Assignment.
Every line below that holds the word "workvpn" must be listed.

Data records.
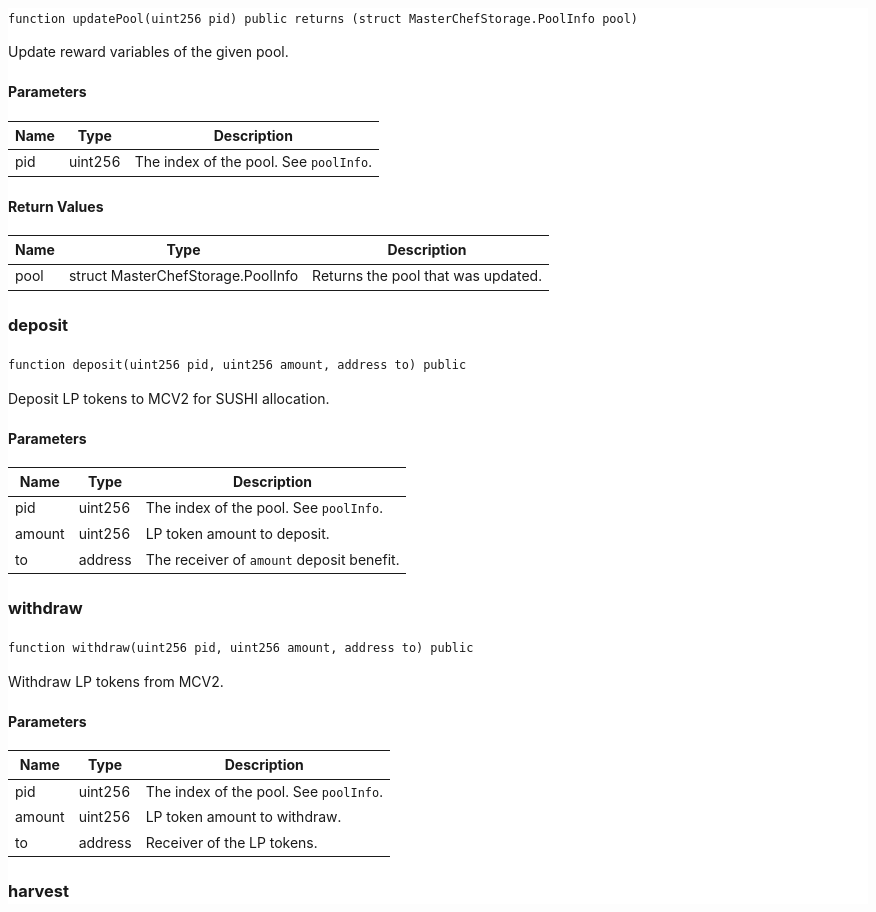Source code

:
 ```solidity
function updatePool(uint256 pid) public returns (struct MasterChefStorage.PoolInfo pool)
```

Update reward variables of the given pool.

#### Parameters

| Name | Type | Description |
| ---- | ---- | ----------- |
| pid | uint256 | The index of the pool. See `poolInfo`. |

#### Return Values

| Name | Type | Description |
| ---- | ---- | ----------- |
| pool | struct MasterChefStorage.PoolInfo | Returns the pool that was updated. |

### deposit

```solidity
function deposit(uint256 pid, uint256 amount, address to) public
```

Deposit LP tokens to MCV2 for SUSHI allocation.

#### Parameters

| Name | Type | Description |
| ---- | ---- | ----------- |
| pid | uint256 | The index of the pool. See `poolInfo`. |
| amount | uint256 | LP token amount to deposit. |
| to | address | The receiver of `amount` deposit benefit. |

### withdraw

```solidity
function withdraw(uint256 pid, uint256 amount, address to) public
```

Withdraw LP tokens from MCV2.

#### Parameters

| Name | Type | Description |
| ---- | ---- | ----------- |
| pid | uint256 | The index of the pool. See `poolInfo`. |
| amount | uint256 | LP token amount to withdraw. |
| to | address | Receiver of the LP tokens. |

### harvest

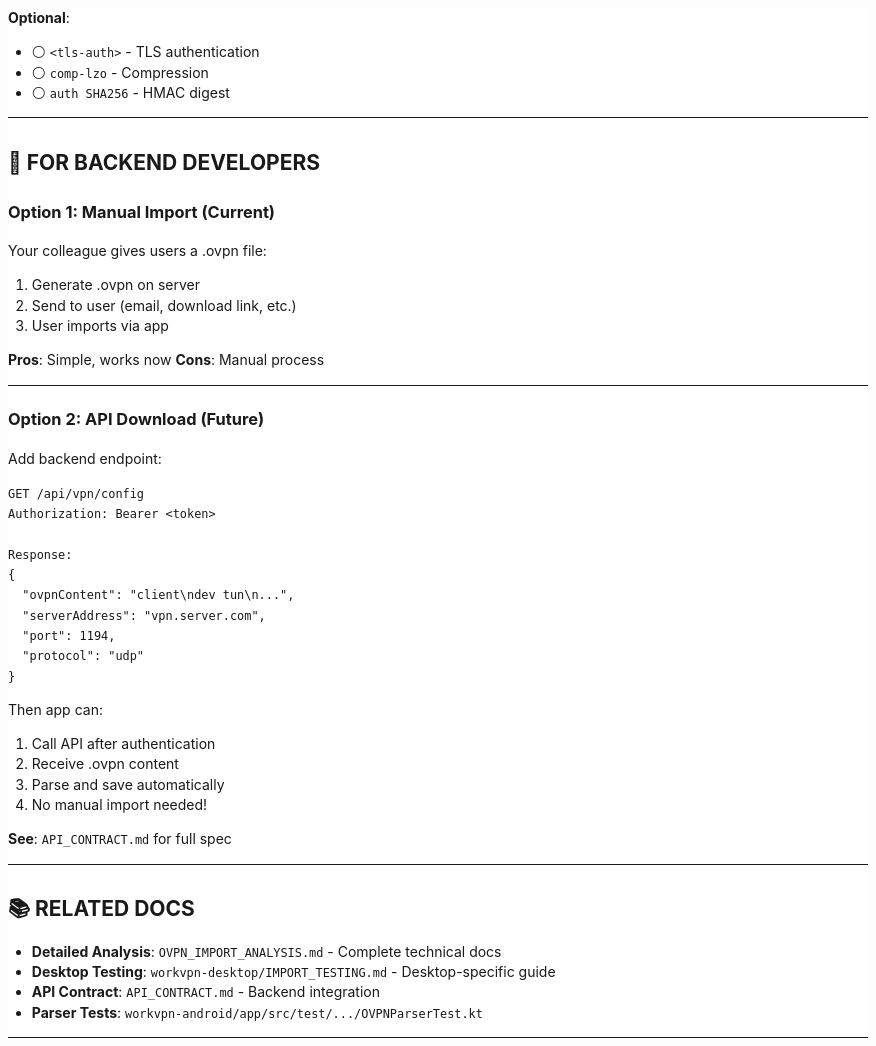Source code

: **Optional**:
- ⚪ `<tls-auth>` - TLS authentication
- ⚪ `comp-lzo` - Compression
- ⚪ `auth SHA256` - HMAC digest

---

## 🎯 FOR BACKEND DEVELOPERS

### Option 1: Manual Import (Current)

Your colleague gives users a .ovpn file:
1. Generate .ovpn on server
2. Send to user (email, download link, etc.)
3. User imports via app

**Pros**: Simple, works now
**Cons**: Manual process

---

### Option 2: API Download (Future)

Add backend endpoint:
```
GET /api/vpn/config
Authorization: Bearer <token>

Response:
{
  "ovpnContent": "client\ndev tun\n...",
  "serverAddress": "vpn.server.com",
  "port": 1194,
  "protocol": "udp"
}
```

Then app can:
1. Call API after authentication
2. Receive .ovpn content
3. Parse and save automatically
4. No manual import needed!

**See**: `API_CONTRACT.md` for full spec

---

## 📚 RELATED DOCS

- **Detailed Analysis**: `OVPN_IMPORT_ANALYSIS.md` - Complete technical docs
- **Desktop Testing**: `workvpn-desktop/IMPORT_TESTING.md` - Desktop-specific guide
- **API Contract**: `API_CONTRACT.md` - Backend integration
- **Parser Tests**: `workvpn-android/app/src/test/.../OVPNParserTest.kt`

---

Answer to the problem.
- **Desktop Testing**: `workvpn-desktop/IMPORT_TESTING.md` - Desktop-specific guide
- **Parser Tests**: `workvpn-android/app/src/test/.../OVPNParserTest.kt`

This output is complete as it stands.